There’s also significant differences between the microCT and the two integrating spheres. This is science - sometimes when we start intercomparing these quantities, we do not get a perfect match. This would also be a fascinating thing to explore in a Hackweek project.
Some of the ways that you could imagine connecting microstructure measurements to other quantities would be with the SWESARR radar data. Although the radar data does seem to have some orthorectification issues that haven’t been fully worked out, I can imagine these being worked around by careful choice of places you match up the microstructure to the radar. Note that places that are shallower tend to have larger Deq and vice versa, and the spatial variability in SSA was fairly low in general in Grand Mesa 2020, so looking at multiple SSA vs radar samples might not yield a great correlation. But you never know, could be fun to try! Generally speaking, we don’t expect a ton of impact of the microstructure on L-band (UAVSAR), but it would be interesting to explore that.

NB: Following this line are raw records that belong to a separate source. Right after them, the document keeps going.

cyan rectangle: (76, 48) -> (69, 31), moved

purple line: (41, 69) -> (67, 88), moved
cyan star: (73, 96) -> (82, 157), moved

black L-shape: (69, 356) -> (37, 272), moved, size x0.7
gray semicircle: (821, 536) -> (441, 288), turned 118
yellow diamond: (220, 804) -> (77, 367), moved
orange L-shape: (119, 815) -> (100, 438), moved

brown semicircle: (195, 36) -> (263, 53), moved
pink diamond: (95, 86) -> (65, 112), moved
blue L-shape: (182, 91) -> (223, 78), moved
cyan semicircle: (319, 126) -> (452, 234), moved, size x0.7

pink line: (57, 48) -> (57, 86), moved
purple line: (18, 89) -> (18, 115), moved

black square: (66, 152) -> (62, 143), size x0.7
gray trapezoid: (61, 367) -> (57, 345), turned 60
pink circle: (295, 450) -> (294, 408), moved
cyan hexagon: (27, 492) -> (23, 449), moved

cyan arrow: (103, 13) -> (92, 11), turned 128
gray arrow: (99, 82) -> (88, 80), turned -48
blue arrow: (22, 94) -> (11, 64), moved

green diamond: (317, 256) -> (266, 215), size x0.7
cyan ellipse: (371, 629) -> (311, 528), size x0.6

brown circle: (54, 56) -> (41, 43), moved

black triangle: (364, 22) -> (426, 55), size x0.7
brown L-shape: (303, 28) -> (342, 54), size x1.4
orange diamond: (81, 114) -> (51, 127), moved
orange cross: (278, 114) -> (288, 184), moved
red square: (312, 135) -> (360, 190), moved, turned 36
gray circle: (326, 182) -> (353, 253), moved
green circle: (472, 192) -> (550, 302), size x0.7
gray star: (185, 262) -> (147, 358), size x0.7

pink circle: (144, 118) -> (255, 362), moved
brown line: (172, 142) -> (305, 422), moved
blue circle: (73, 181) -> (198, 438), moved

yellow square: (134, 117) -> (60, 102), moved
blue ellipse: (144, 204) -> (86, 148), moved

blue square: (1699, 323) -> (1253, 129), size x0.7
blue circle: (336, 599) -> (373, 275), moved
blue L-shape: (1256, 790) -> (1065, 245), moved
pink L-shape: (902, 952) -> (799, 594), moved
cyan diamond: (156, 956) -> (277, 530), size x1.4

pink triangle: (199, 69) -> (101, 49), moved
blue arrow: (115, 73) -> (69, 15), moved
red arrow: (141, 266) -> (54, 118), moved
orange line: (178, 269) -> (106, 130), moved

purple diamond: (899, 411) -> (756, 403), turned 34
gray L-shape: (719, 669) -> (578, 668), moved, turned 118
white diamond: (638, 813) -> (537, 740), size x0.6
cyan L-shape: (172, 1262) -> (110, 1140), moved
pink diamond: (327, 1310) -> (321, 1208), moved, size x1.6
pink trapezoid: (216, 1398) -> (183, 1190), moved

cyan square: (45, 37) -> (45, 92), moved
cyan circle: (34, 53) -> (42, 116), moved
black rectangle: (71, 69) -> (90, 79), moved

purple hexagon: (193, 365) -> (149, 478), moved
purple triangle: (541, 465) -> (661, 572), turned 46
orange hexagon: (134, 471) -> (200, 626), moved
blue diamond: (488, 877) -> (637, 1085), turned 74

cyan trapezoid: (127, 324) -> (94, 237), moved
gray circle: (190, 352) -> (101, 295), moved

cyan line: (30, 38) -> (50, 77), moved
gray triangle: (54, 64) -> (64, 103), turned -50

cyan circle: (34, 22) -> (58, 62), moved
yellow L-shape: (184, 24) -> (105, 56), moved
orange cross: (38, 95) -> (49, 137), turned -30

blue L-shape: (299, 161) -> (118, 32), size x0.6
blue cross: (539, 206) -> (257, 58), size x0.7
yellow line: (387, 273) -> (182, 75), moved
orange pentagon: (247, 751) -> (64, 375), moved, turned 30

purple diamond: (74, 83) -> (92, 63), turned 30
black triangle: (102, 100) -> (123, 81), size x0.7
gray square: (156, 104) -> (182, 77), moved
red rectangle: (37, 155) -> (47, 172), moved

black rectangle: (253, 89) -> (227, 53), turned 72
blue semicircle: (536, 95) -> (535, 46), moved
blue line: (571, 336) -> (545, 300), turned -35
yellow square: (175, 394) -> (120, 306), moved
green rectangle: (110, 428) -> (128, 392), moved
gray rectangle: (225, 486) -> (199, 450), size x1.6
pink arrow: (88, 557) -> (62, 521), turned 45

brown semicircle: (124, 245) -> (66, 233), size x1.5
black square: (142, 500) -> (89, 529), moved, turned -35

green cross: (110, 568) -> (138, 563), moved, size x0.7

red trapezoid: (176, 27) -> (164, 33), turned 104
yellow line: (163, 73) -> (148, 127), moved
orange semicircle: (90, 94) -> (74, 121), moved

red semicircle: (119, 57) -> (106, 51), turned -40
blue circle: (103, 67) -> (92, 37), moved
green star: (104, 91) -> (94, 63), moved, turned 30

One thing that could be of great value is to calibrate the SMP estimates of SSA to the integrating spheres. If you’re interested in doing that, do reach out first. This could be a really interesting thing to explore!
It might also be interesting to compare the data to hand hardness measured in the snowpit, and to traditional hand lens measurements.